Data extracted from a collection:
- - - - -
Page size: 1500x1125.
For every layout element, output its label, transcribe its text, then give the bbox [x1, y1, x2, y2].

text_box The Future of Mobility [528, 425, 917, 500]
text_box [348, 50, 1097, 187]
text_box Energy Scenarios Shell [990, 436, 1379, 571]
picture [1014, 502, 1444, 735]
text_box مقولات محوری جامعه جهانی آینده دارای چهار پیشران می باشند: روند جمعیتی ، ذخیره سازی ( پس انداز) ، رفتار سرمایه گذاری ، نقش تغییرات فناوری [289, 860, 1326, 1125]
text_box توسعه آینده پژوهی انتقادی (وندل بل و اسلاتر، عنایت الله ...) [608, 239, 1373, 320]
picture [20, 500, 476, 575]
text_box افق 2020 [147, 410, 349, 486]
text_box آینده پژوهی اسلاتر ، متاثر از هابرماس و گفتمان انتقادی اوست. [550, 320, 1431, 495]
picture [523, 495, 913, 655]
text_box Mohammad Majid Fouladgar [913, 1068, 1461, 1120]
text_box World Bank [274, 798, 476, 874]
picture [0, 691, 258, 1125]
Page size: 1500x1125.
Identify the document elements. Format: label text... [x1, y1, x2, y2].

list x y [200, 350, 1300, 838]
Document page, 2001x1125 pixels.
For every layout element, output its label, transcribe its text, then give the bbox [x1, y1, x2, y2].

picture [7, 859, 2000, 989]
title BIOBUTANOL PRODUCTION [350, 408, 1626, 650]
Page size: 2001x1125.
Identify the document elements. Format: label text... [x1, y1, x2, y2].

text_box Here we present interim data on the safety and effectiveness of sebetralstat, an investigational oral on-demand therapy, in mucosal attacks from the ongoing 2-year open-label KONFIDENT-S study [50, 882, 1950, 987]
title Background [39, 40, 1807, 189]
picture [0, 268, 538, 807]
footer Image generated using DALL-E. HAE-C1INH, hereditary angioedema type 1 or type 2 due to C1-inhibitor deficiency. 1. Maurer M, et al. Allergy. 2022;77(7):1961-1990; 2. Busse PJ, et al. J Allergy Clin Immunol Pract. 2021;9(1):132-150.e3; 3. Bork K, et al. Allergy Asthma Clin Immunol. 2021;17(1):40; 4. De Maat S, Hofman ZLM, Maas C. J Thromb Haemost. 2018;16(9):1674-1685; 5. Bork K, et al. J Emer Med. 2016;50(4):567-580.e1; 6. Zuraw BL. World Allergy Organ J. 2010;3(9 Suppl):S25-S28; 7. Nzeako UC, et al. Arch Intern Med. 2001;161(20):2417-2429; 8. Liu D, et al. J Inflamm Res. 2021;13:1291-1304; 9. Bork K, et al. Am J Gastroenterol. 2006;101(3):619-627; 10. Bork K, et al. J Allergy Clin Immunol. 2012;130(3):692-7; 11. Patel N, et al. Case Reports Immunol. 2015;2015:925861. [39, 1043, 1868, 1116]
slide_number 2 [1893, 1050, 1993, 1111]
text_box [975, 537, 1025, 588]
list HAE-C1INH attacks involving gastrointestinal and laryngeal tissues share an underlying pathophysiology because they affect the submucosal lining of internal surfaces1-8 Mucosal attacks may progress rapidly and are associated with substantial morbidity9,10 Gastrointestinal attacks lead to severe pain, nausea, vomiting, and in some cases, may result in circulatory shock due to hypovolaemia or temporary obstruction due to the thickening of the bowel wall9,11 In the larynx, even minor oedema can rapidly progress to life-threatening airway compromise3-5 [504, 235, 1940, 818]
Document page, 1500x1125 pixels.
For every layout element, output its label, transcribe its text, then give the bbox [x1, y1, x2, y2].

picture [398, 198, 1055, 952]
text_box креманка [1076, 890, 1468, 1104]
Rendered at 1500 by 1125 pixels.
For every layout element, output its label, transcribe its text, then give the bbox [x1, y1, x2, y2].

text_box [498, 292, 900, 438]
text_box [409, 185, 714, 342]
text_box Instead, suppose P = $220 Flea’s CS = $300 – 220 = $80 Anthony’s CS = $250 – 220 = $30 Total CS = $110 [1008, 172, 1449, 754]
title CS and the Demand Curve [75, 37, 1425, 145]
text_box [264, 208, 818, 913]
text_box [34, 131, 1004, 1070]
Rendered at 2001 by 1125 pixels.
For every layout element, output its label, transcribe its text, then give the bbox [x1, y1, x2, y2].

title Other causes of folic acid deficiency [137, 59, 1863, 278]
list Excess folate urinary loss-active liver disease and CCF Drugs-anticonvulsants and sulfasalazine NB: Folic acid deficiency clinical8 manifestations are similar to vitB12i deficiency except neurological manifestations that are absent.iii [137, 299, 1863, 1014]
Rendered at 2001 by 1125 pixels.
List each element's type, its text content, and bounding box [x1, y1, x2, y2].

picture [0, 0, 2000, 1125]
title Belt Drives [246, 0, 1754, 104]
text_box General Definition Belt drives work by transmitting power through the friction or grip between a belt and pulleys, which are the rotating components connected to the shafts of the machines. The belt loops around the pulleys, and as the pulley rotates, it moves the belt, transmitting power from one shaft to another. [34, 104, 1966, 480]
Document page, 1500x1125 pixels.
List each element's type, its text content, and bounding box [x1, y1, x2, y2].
- - - - -
#### [Task item]
Repeat all of the records above exactly as written.

#### [Task response]
Page size: 1500x1125.
For every layout element, output its label, transcribe its text, then give the bbox [x1, y1, x2, y2].

text_box The Future of Mobility [528, 425, 917, 500]
text_box [348, 50, 1097, 187]
text_box Energy Scenarios Shell [990, 436, 1379, 571]
picture [1014, 502, 1444, 735]
text_box مقولات محوری جامعه جهانی آینده دارای چهار پیشران می باشند: روند جمعیتی ، ذخیره سازی ( پس انداز) ، رفتار سرمایه گذاری ، نقش تغییرات فناوری [289, 860, 1326, 1125]
text_box توسعه آینده پژوهی انتقادی (وندل بل و اسلاتر، عنایت الله ...) [608, 239, 1373, 320]
picture [20, 500, 476, 575]
text_box افق 2020 [147, 410, 349, 486]
text_box آینده پژوهی اسلاتر ، متاثر از هابرماس و گفتمان انتقادی اوست. [550, 320, 1431, 495]
picture [523, 495, 913, 655]
text_box Mohammad Majid Fouladgar [913, 1068, 1461, 1120]
text_box World Bank [274, 798, 476, 874]
picture [0, 691, 258, 1125]
Page size: 1500x1125.
Identify the document elements. Format: label text... [x1, y1, x2, y2].

list x y [200, 350, 1300, 838]
Document page, 2001x1125 pixels.
For every layout element, output its label, transcribe its text, then give the bbox [x1, y1, x2, y2].

picture [7, 859, 2000, 989]
title BIOBUTANOL PRODUCTION [350, 408, 1626, 650]
Page size: 2001x1125.
Identify the document elements. Format: label text... [x1, y1, x2, y2].

text_box Here we present interim data on the safety and effectiveness of sebetralstat, an investigational oral on-demand therapy, in mucosal attacks from the ongoing 2-year open-label KONFIDENT-S study [50, 882, 1950, 987]
title Background [39, 40, 1807, 189]
picture [0, 268, 538, 807]
footer Image generated using DALL-E. HAE-C1INH, hereditary angioedema type 1 or type 2 due to C1-inhibitor deficiency. 1. Maurer M, et al. Allergy. 2022;77(7):1961-1990; 2. Busse PJ, et al. J Allergy Clin Immunol Pract. 2021;9(1):132-150.e3; 3. Bork K, et al. Allergy Asthma Clin Immunol. 2021;17(1):40; 4. De Maat S, Hofman ZLM, Maas C. J Thromb Haemost. 2018;16(9):1674-1685; 5. Bork K, et al. J Emer Med. 2016;50(4):567-580.e1; 6. Zuraw BL. World Allergy Organ J. 2010;3(9 Suppl):S25-S28; 7. Nzeako UC, et al. Arch Intern Med. 2001;161(20):2417-2429; 8. Liu D, et al. J Inflamm Res. 2021;13:1291-1304; 9. Bork K, et al. Am J Gastroenterol. 2006;101(3):619-627; 10. Bork K, et al. J Allergy Clin Immunol. 2012;130(3):692-7; 11. Patel N, et al. Case Reports Immunol. 2015;2015:925861. [39, 1043, 1868, 1116]
slide_number 2 [1893, 1050, 1993, 1111]
text_box [975, 537, 1025, 588]
list HAE-C1INH attacks involving gastrointestinal and laryngeal tissues share an underlying pathophysiology because they affect the submucosal lining of internal surfaces1-8 Mucosal attacks may progress rapidly and are associated with substantial morbidity9,10 Gastrointestinal attacks lead to severe pain, nausea, vomiting, and in some cases, may result in circulatory shock due to hypovolaemia or temporary obstruction due to the thickening of the bowel wall9,11 In the larynx, even minor oedema can rapidly progress to life-threatening airway compromise3-5 [504, 235, 1940, 818]
Document page, 1500x1125 pixels.
For every layout element, output its label, transcribe its text, then give the bbox [x1, y1, x2, y2].

picture [398, 198, 1055, 952]
text_box креманка [1076, 890, 1468, 1104]
Rendered at 1500 by 1125 pixels.
For every layout element, output its label, transcribe its text, then give the bbox [x1, y1, x2, y2].

text_box [498, 292, 900, 438]
text_box [409, 185, 714, 342]
text_box Instead, suppose P = $220 Flea’s CS = $300 – 220 = $80 Anthony’s CS = $250 – 220 = $30 Total CS = $110 [1008, 172, 1449, 754]
title CS and the Demand Curve [75, 37, 1425, 145]
text_box [264, 208, 818, 913]
text_box [34, 131, 1004, 1070]
Rendered at 2001 by 1125 pixels.
For every layout element, output its label, transcribe its text, then give the bbox [x1, y1, x2, y2].

title Other causes of folic acid deficiency [137, 59, 1863, 278]
list Excess folate urinary loss-active liver disease and CCF Drugs-anticonvulsants and sulfasalazine NB: Folic acid deficiency clinical8 manifestations are similar to vitB12i deficiency except neurological manifestations that are absent.iii [137, 299, 1863, 1014]
Rendered at 2001 by 1125 pixels.
List each element's type, its text content, and bounding box [x1, y1, x2, y2].

picture [0, 0, 2000, 1125]
title Belt Drives [246, 0, 1754, 104]
text_box General Definition Belt drives work by transmitting power through the friction or grip between a belt and pulleys, which are the rotating components connected to the shafts of the machines. The belt loops around the pulleys, and as the pulley rotates, it moves the belt, transmitting power from one shaft to another. [34, 104, 1966, 480]
Document page, 1500x1125 pixels.
List each element's type, its text content, and bounding box [x1, y1, x2, y2].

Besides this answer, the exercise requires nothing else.